I assume with 73.89% wasted space the compact is going to take a bit of time… This leads me back to one of the questions I started with - is there any way to get a reasonable estimate as to how long the compact should take?

No - I never set an initial limit of backup versions.

I changed it to use the smart retention policy, but then ran into this hang (assuming it is in fact a hang). My original assumption was that it was just taking a long time to delete the old versions, so I then changed it to keep a limited number of days, reducing it by 40 or 50 at a time. Once it got down to a smaller # of versions, I then switched back to smart retention, and the hang reappeared.

It might. You might have trimmed off quite a few versions. You can see if home page Versions shrank.

It depends on things like download and upload speeds (are you bandwidth-limited?), CPU and disk, etc.

I also think (I tried looking once) that the wasted space number is an overall amount that triggers things.
Some dblock files might have very little wasted space, and these aren’t compacted. Worst case time would be to download, repackage, and reupload everything, but you’re not quite there. Maybe you could assume you were and start with that to ballpark time, as you won’t get the full speeds an Internet speed tester may show, because they run lots of threads in parallel. The compact operation is not parallelized.

Duplicati Profiling level logs show actual DownloadSpeed and UploadSpeed if you want to look at them. Smaller files go slower (but they’re small…), so transfer time is probably dominated by big dblock files.
But none of this should cause anything to stop. It should just do lots of download-upload, deletes cycles.

According to the log download speed is running between 7-9 MB/s, upload is all over the map (seems to be constrained by the size of the file) but should also be able to do 7-9 MB/s if the file is large enough.

CPU is i7. Disk is SSD.

At the moment that is exactly what I am seeing. This is different from the hang/stuck situation where it wasn’t logging anything. Also, top shows mono-sg* using more CPU time for the compact than for the hang/stuck situation - 100-300% for the compact vs. ~150% for the hang/stuck.

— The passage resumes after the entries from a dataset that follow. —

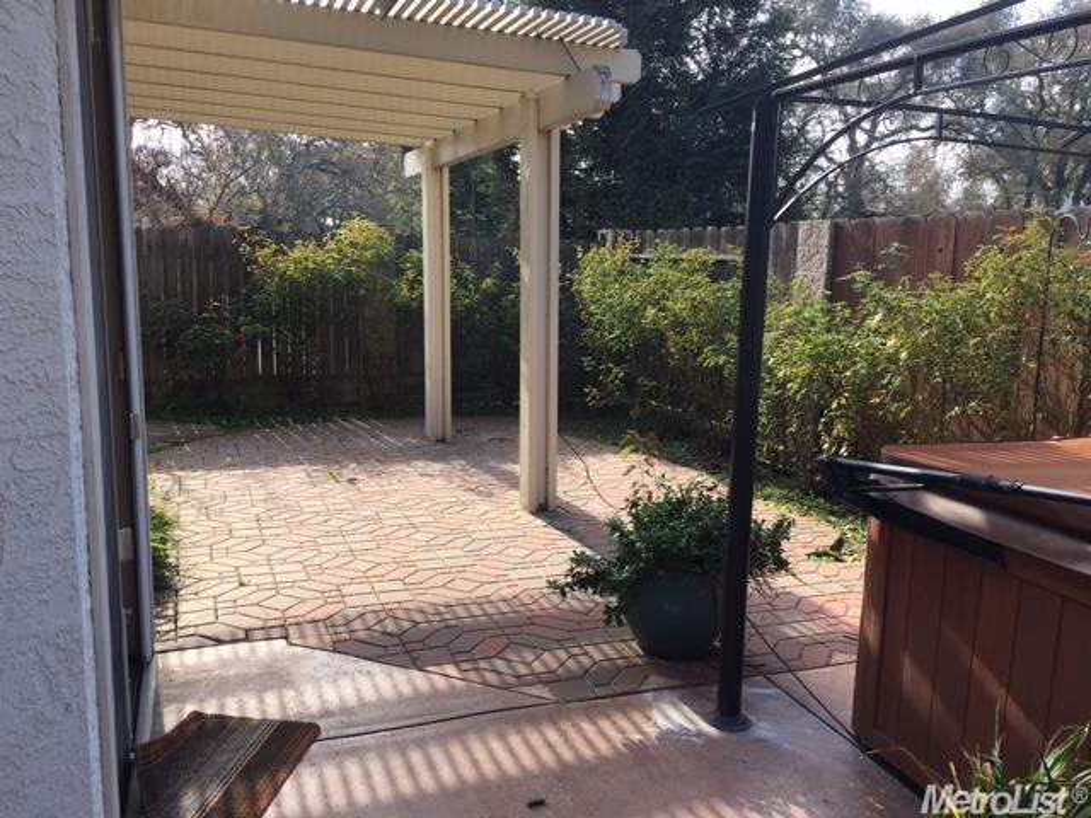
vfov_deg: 48.2
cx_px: 546
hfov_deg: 61.7
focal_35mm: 29
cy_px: 409
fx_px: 914
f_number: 2.2
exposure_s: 1/407
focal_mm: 4.15
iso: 25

Another possible way to estimate completion time in a situation with so much compacting might be to look at destination timestamps on dblock files (or perhaps all files – dindex will change with associated dblock) sorted by date, to see how many look freshly produced by compact, versus how many are left to go. This lets you estimate rate and time. Unfortunately with the big backups it will take awhile but at least it’s going.

I’d worry about disaster recovery times if you have to pull down most of these backups for a total restore…

If you ever expect a big compact on a big backup, you can spread the delay by slowly reducing this option:

  --threshold (Integer): The maximum wasted space in percent
    As files are changed, some data stored at the remote destination may not
    be required. This option controls how much wasted space the destination
    can contain before being reclaimed. This value is a percentage used on
    each volume and the total storage.
    * default value: 25

Alternatively, Backup retention can begin as a custom value a bit less aggressive than default which is
1W:1D,4W:1W,12M:1M. I’m not sure how safe it is to kill Duplicati during compact, but if you dare to do so, this method might get you running backups again a little sooner. A fresh start may too (but lose old ones).

As long as I know that it is compacting and not hung/stuck, I am content to let it run. I am debating whether or not to let it auto-compact going forward (after I get past this issue).